Second Visit to the client
- The second visit to the client should be easier – you will see straight away if they have done their homework based on visual improvement.
- Ask them how they have gone since your last visit. This will give you an idea on what you may need to revisit or of issues that may have popped up.
- Ask them to show you how the mat training is going so you can see if you need to add additional help to ensure it is correct.
- Depending on the issues you will now need to vary times and locations of the mat training and start laying in all the other control methods of obedience.
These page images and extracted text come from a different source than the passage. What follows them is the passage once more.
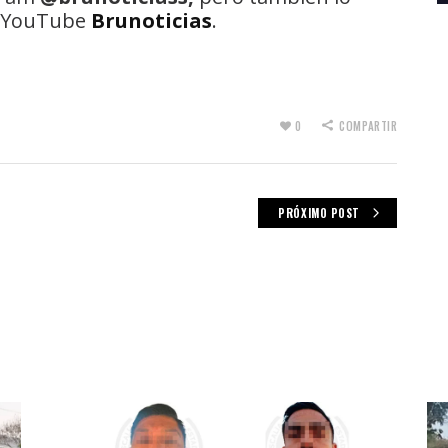
de YouTube
Brunoticias
.
0
COMPARTIR
PRÓXIMO POST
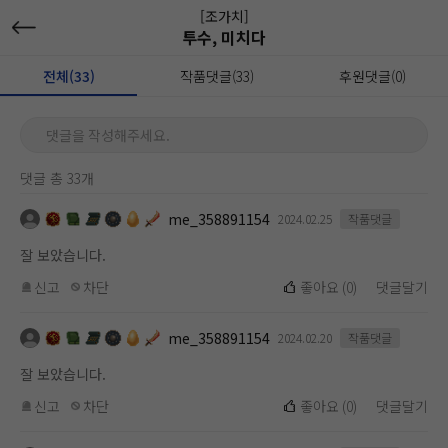
[조가치]
투수, 미치다
전체(33)
작품댓글(33)
후원댓글(0)
댓글을 작성해주세요.
댓글 총 33개
me_358891154
2024.02.25
작품댓글
잘 보았습니다.
신고
차단
좋아요
(
0
)
댓글달기
me_358891154
2024.02.20
작품댓글
잘 보았습니다.
신고
차단
좋아요
(
0
)
댓글달기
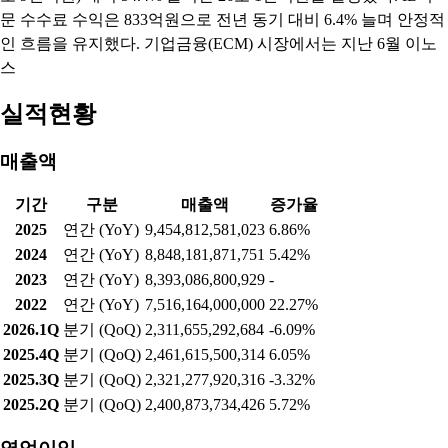
문 수수료 수익은 833억원으로 전년 동기 대비 6.4% 늘며 안정적
인 흐름을 유지했다. 기업금융(ECM) 시장에서는 지난 6월 이노
스
실적현황
매출액
기간
구분
매출액
증가율
2025
연간 (YoY)
9,454,812,581,023
6.86%
2024
연간 (YoY)
8,848,181,871,751
5.42%
2023
연간 (YoY)
8,393,086,800,929
-
2022
연간 (YoY)
7,516,164,000,000
22.27%
2026.1Q
분기 (QoQ)
2,311,655,292,684
-6.09%
2025.4Q
분기 (QoQ)
2,461,615,500,314
6.05%
2025.3Q
분기 (QoQ)
2,321,277,920,316
-3.32%
2025.2Q
분기 (QoQ)
2,400,873,734,426
5.72%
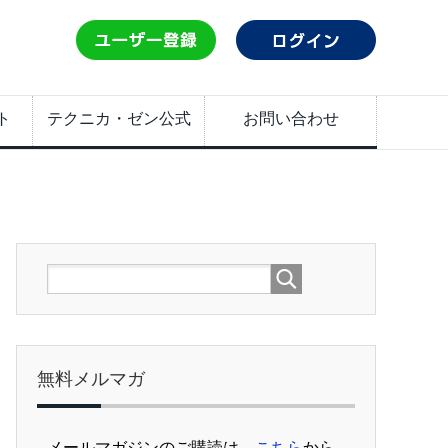
ト
テクニカ・ゼン公式
お問い合わせ
無料メルマガ
メールマガジンのご購読は、
こちら
から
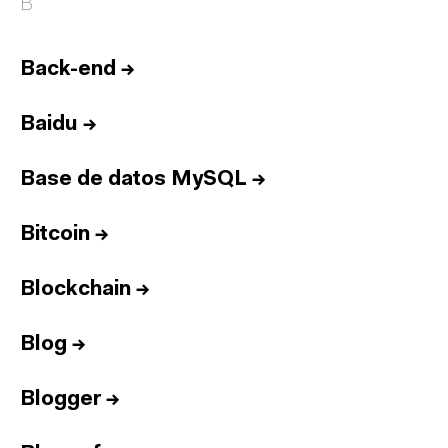
B
Back-end
→
Baidu
→
Base de datos MySQL
→
Bitcoin
→
Blockchain
→
Blog
→
Blogger
→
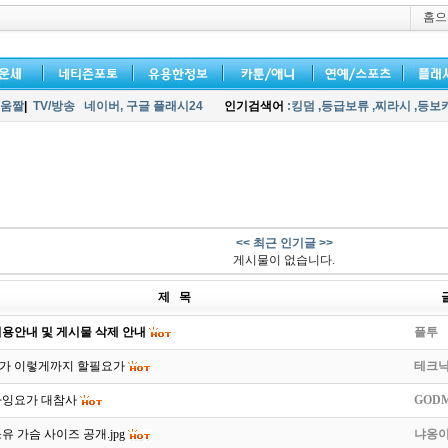
홈으
움짤
|
TV/방송
네이버,
구글 플래시24
인기검색어
:킹덤
,등급보류
,찌라시
,등보
<< 최근 인기글 >>
게시물이 없습니다.
제 목
용안내 및 게시물 삭제 안내
플투
가 이렇게까지 할필요가
테크
라잉요가 대참사
GOD
유 가슴 사이즈 공개.jpg
냐옹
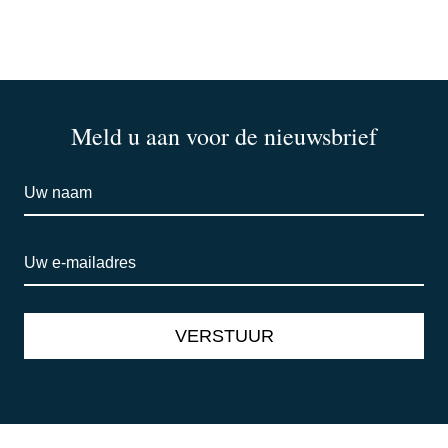
Meld u aan voor de nieuwsbrief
This is different to the more serious behavioural issues you will learn as your skill set improves.
- Finalize visit and rebook.
Third Session with the Client
- As per the second visit make sure everything is going well.
- At this stage we want to ask the client if we have so far achieved their expectations and achieved their goals – the big but here is have they been doing as you have asked? this is the opportunity to address this now.
- Continue your planned training
- Schedule your final visit and homework
Final session with the client
- This should be more of a follow up and adherence to what needs to be done.
- If required use this session to proof the dog.
- Give future homework – ask for a review – and congratulate and remind them of how far they have come
What things mean around the home
- Dog food in a bowl – Primary resource – if the dog can access food when it wants on its terms it will start to take control – it will also mean the dog wont eat when required as it can usually eat on its own terms not yours.
- Hair or blankets on the lounge – the dog helps itself to this position when it wants and not on human terms
- Spray bottle of water – High chance it is used as a disciplinary tool rather than a focus breaker – and used incorrectly
- Toys lying everywhere – the dog will not respect the human as the resource controller as it can access these whenever it wants but will also then get bored of them
- Dogs jumping at glass doors barking – high degree of likelihood the dog has been rewarded by this behaviour from the human
- Dogs lying in front of and between you and the owner – Social blocking and claiming of the human as a resource.
Fitting the halter – three times method
- Fit the collar first so it is snug and will not even under force slip over the head.
- Wrap the nose halter part around the nose to give you an estimate of how big it needs to be – this needs to be quick and unwrapped just as quick – praise the dog and adjust halter.
- Repeat the process to get it more exact.
- In this process you are desensitizing the dog partially
- The third time you do this will be when you clip it – you need to have your lead handy to attach immediately as the dog will begin to react within 10 seconds.
After fitting the next 15mins
- Once your lead is attached and the dog starts to react you will need to be very calm. As the dog starts to jump around you will need to be able to move with it but provide control. If it is pawing at its face lift the lead up till they stop. the second they stop release the tension. If they place their paws on the lead then simply hold the lead steady they are just trying to control the lead – they will remove their paws and the second they do the tension is released which equals the reward.
- Once they are calm just stand there for a few minutes praising them for being calm.
- Try to move off calling them – if they react again repeat the above process – after about 15mins or sooner they will start to walk for you.